◆ Extrait fourni
....................

Tremblement de terre

Jusque-là, on connaissait la 9e Symphonie de Bruckner selon Evgeni Mravinsky dans un enregistrement glaçant et crépusculaire datant de 1980. Expérience fascinante qui a ses inconditionnels mais qui me laissait dubitatif : l’orchestre n’était plus dans ses meilleures années, le geste même de Mravinsky me semblait univoque, rien de l’immensité de ses Septième et Huitième Symphonies ne se retrouvait dans cette exécution fermée à double tour.

Mais voilà qu’Yves Saint-Laurent révèle ce concert du 28 février 1968. La prise de son est autrement somptueuse qu’en 1980 (un frigidaire), l’Orchestre Philharmonique de Leningrad au sommet de son art, avec un quatuor imbattable, probablement le plus beau au monde alors. Et quel voyage !, Mravinsky osant des rubatos, des portamenti, des accents qui font mentir sa réputation de chef implacable. Et comme cela chante tout au long du premier mouvement, Feierlich absolument.

....................

◆ Données fournies
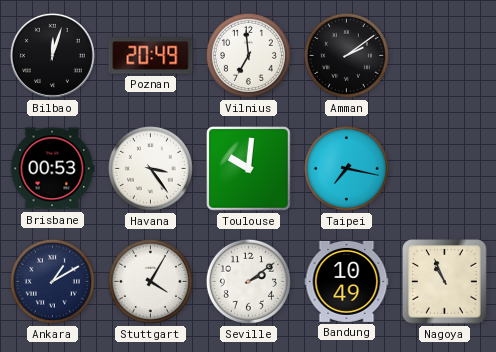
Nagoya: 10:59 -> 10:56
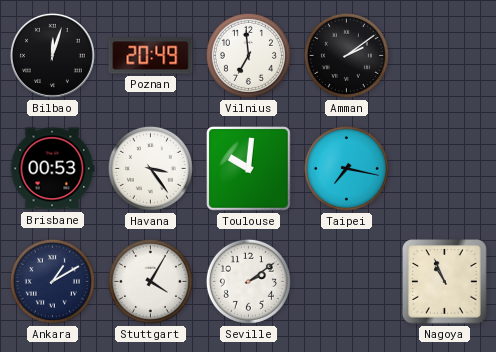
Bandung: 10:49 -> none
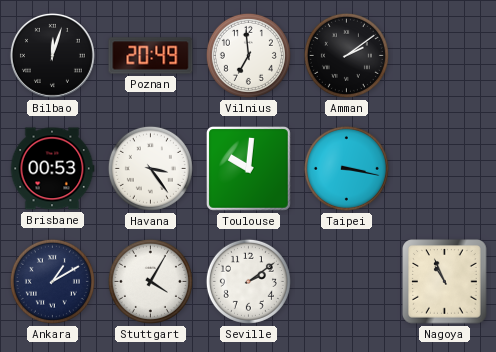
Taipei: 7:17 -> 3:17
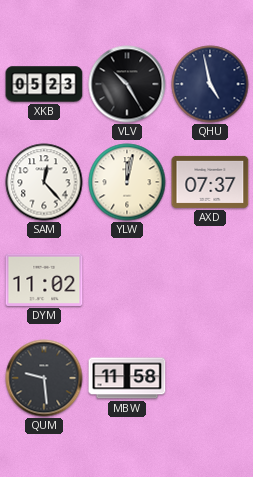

....................

◆ Tâche
Prolongez l'extrait sur la Neuvième de Bruckner dirigée par Mravinsky en reprenant juste après sa dernière phrase.

◆ Réponse
Scherzo fou, d’une précision diabolique, avec quelque chose d’acéré, de ricanant dans les pizzicatos des violons, d’abrupt dans le Trio où une flûte folle persifle. Il fallait cette danse des morts pour libérer un Adagio éperdu, immense, où Mravinsky et ses musiciens passent de l’autre côté du miroir. Comment une interprétation aussi prodigieuse a-t-elle pu rester jusqu’ici inédite ?

LE DISQUE DU JOUR

Anton Bruckner (1824-1896)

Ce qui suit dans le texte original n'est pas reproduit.